Texte du document
Le livre Des cons et consorts écrit par Emmanuel Glais, en 2011, a tout pour plaire aux étudiants, dont je fais partie. En effet, ce livre zoome sur la vie de Jonathan, pendant trois ans, de 2012 à 2015. De dix-huit à vingt-et-un an, le lecteur suit la vie de ce jeune homme, tout jeune lauréat du baccalauréat jusqu’à la fin de sa licence d’Histoire à l’université Rennes 2 Haute Bretagne.

Le début du livre commence par un Jonathan qui doute sur sa vie amoureuse. A dix-huit ans, rien d’anormal. Sabine, sa petite amie, l’a trompé et il l’a su par des amis quelques temps après. Prostitution, pornographie, adultère, Glais appelle un chat un chat et, un peu à la manière de Beigbeder, Lolita Pille et Virginie Despentes, écrit des phrases claires, nettes voire dures dans leurs propos. Sa famille est inexistante dans le livre. Il éprouve une profonde indifférence à l’égard d’un peu tout excepté sa sexualité, la littérature et l’Histoire.

« (…) on ne peut pas dire qu’il se passait grand-chose dans la vie de notre protagoniste. », écrit Emmanuel Glais. En effet, un peu comme tout le monde, il ne se passe pas grand-chose dans la vie de Jonathan. Il n’a pas ou peu d’amis. Les seuls qui le considèrent comme tels, il n’en a que faire.

Le défaut, dans ce livre, c’est qu’on ne sait pas où l’auteur veut en venir. S’enchaîne voyage en Tunisie, dépression, Houellebecq, politique, second mandat de Nicolas Sarkozy, filles et sexualité, sans vraiment de cohérence. Comme si on avait l’impression que l’auteur s’était dit « Tiens, je vais lui faire faire ça aujourd’hui. »  Morose, antipathique, désenchanté, Jonathan n’est pas l’ami qu’on souhaiterait avoir.

Une fin, il n’y en a pas vraiment. Elle tombe comme un cheveu sur la soupe. D’ailleurs, dans le livre, le narrateur ou l’auteur, on ne le sait pas, fait des apartés et l’écrit lui-même : « Cependant, une question se pose : comment termine-t-on ? » En tout, il y a trois interventions de ce narrateur omniscient. Est-ce l’auteur ? Est-ce quelqu’un d’autre ? Ce sont des remarques sarcastiques mais qui font rire : « Prétexte pour vous prendre du temps, et pour vous dire à vous-même « J’ai lu un livre » ».  En effet, j’ai lu un livre. Et la seule chose qui m’a touché à propos de Jonathan, c’est toute sa réflexion, à des moments un peu culpabilisante, sur les Sans Domicile Fixe (SDF).

Contenu des données

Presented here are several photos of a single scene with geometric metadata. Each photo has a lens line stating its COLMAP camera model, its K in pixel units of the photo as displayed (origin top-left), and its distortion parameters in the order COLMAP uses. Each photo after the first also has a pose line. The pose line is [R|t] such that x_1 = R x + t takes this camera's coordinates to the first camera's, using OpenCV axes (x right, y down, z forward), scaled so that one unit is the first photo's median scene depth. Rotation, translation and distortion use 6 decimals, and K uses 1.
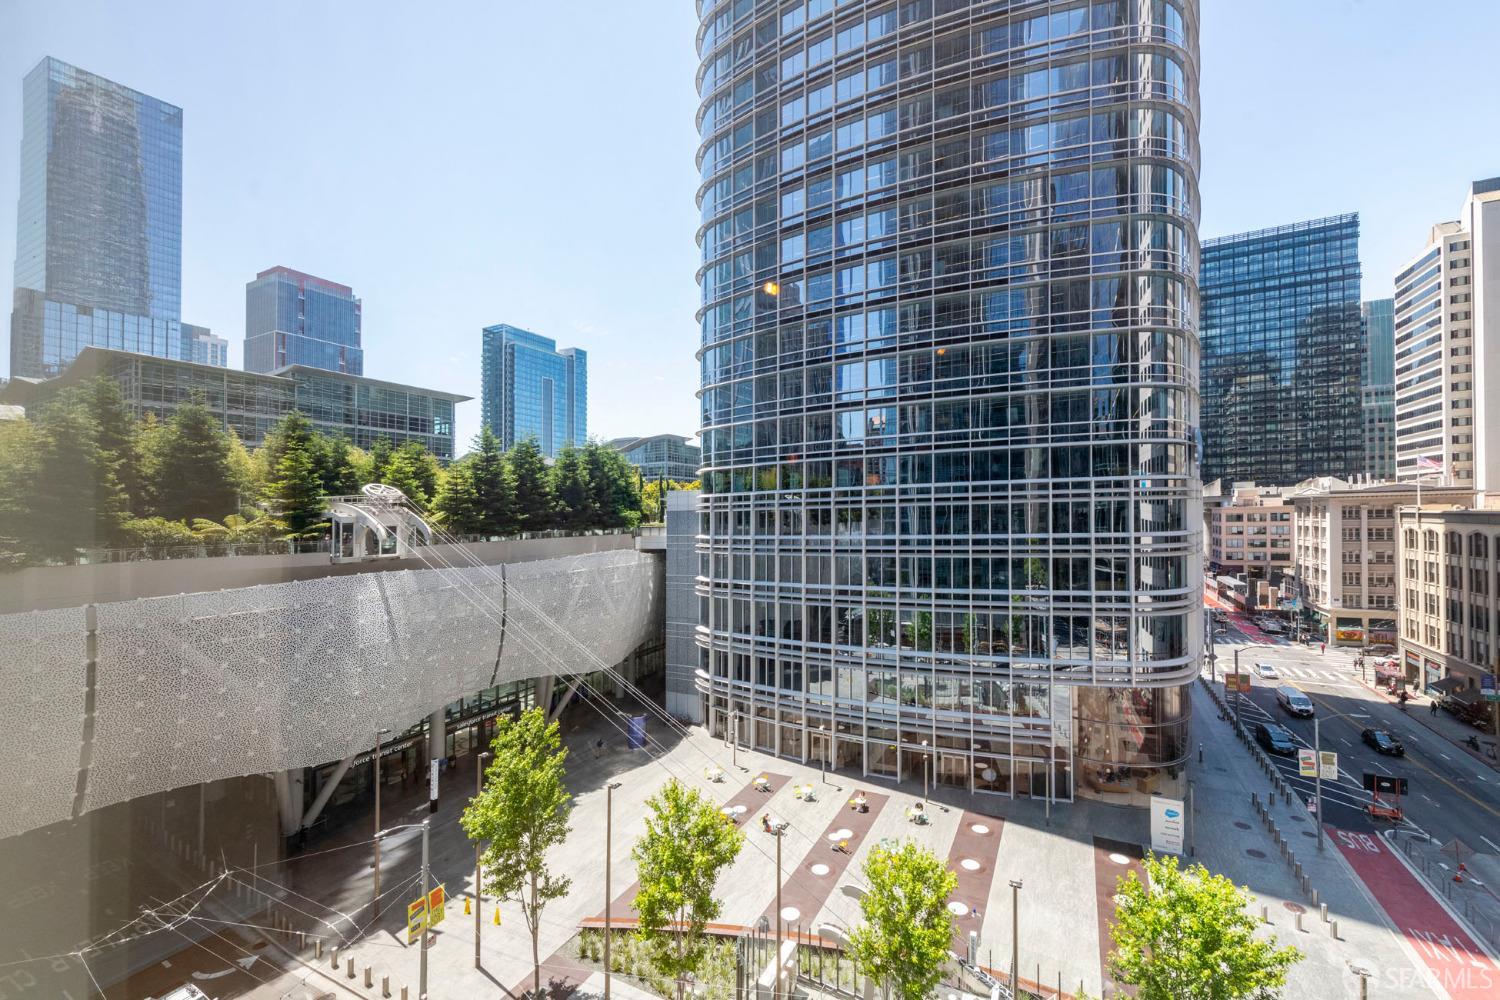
lens RADIAL K [[612.5, 0, 770.5], [0, 612.5, 517.4], [0, 0, 1]] dist [0.004448, -0.001011]
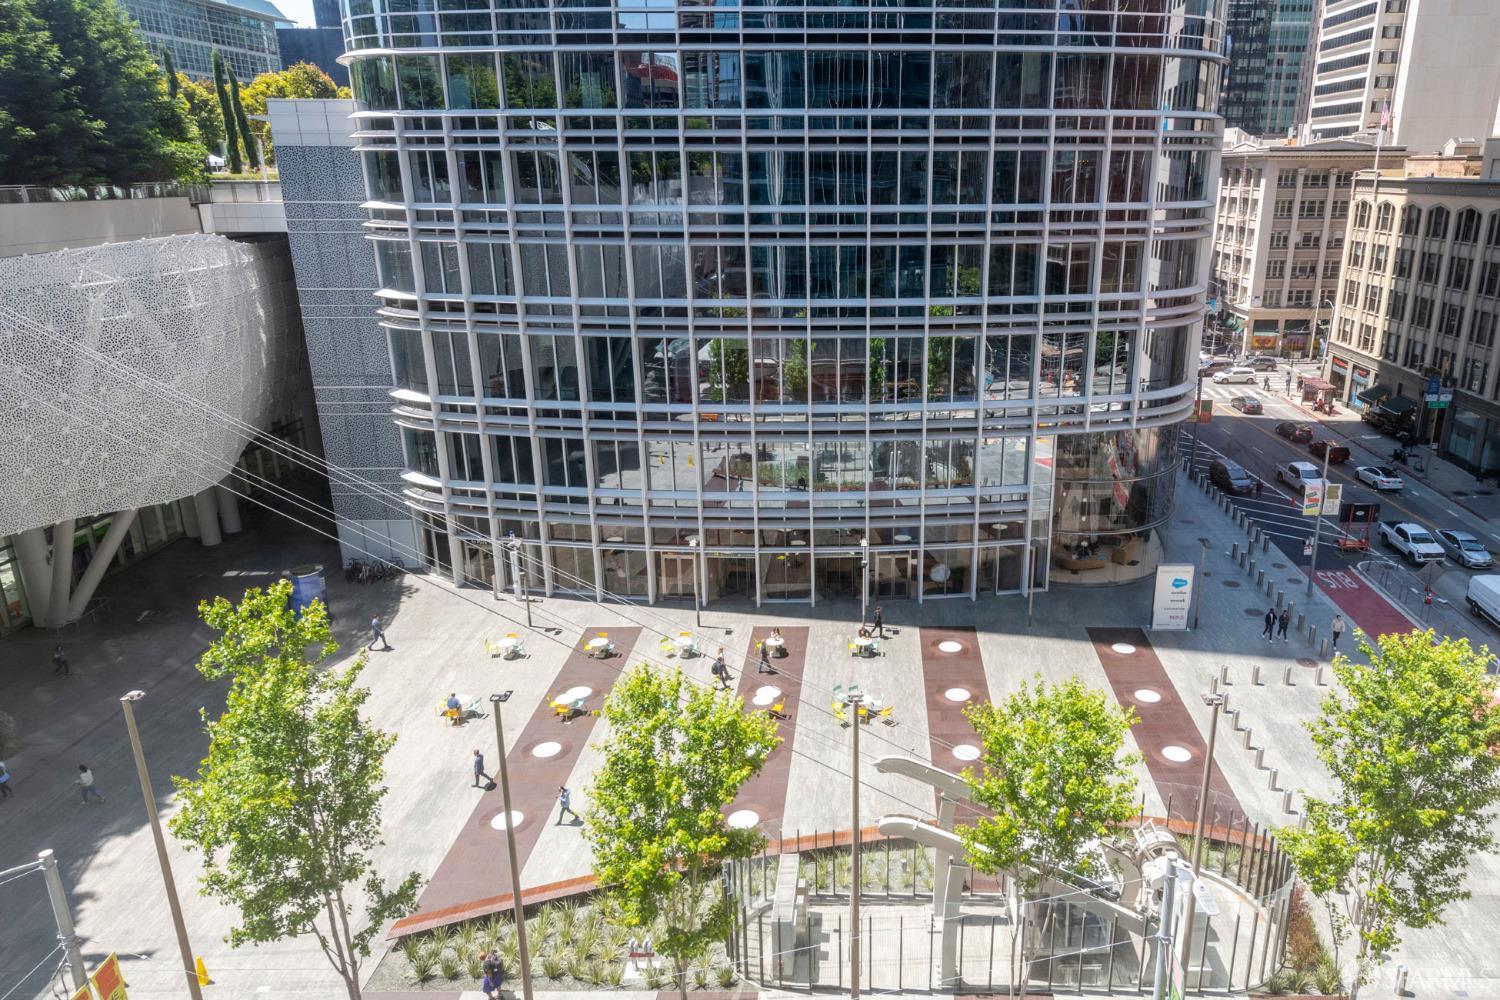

Consigne
Poursuivez la critique du livre Des cons et consorts à partir de sa dernière phrase.

Corrigé
Pour pouvoir critiquer ce livre de façon argumentée, j’ai été voir la biographie de l’auteur Emmanuel Glais. Vingt-et-un an, licencié d’Histoire, écrivain et journaliste à ses heures, Emmanuel Glais se veut sans prétention. Les éléments similaires entre lui et son personnage principal sont troublants. Emmanuel Glais et son premier livre confronte les critiques littéraires à leurs raccourcis trop rapides. Non, ceci n’est pas une autobiographie transposée dans le personnage de Jonathan. Glais confie même dans une interview : « Je ne me cache pas derrière un personnage de fiction. », « [Jonathan], c’était plus celui que je détesterais être. »

Deuxième chose qu’un critique littéraire a tendance à vouloir faire, trouver un sens, un intérêt au livre qu’il lit. A la fin du livre, je me suis dit « D’accord, mais quel est l’intérêt ? ». Au final, aucun. Le livre est né à partir d’une nouvelle à laquelle Emmanuel Glais n’arrivait pas à donner de fin. Il n’a pas su en trouver une pour le livre mais, tant pis. Au moins, il le reconnaît. Le plus intéressant, pour moi, a été les réflexions écrites en italique de cet auteur/narrateur, celles de la prostitution, de l’indifférence des personnes les unes entre les autres et de cette « souffrance collective » que subit l’Humanité. J’ai beaucoup aimé la mise en relation de Jonathan et Sabine avec la citation du livre Les Souffrances du Jeune Werther de Goethe, qui présente la deuxième partie du livre.

Au final, le livre n’a un intérêt que si on ne lui en trouve un. Portrait d’une société pleine de désillusions pour les uns, livre qu’on lit rapidement et qu’on oublie facilement pour les autres, en tout cas, Des cons et consorts a eu un intérêt pour moi, critique littéraire. Celui de ne pas tomber dans les raccourcis trop rapides de l’autofiction et du portrait désenchanté du vingt-et-unième siècle.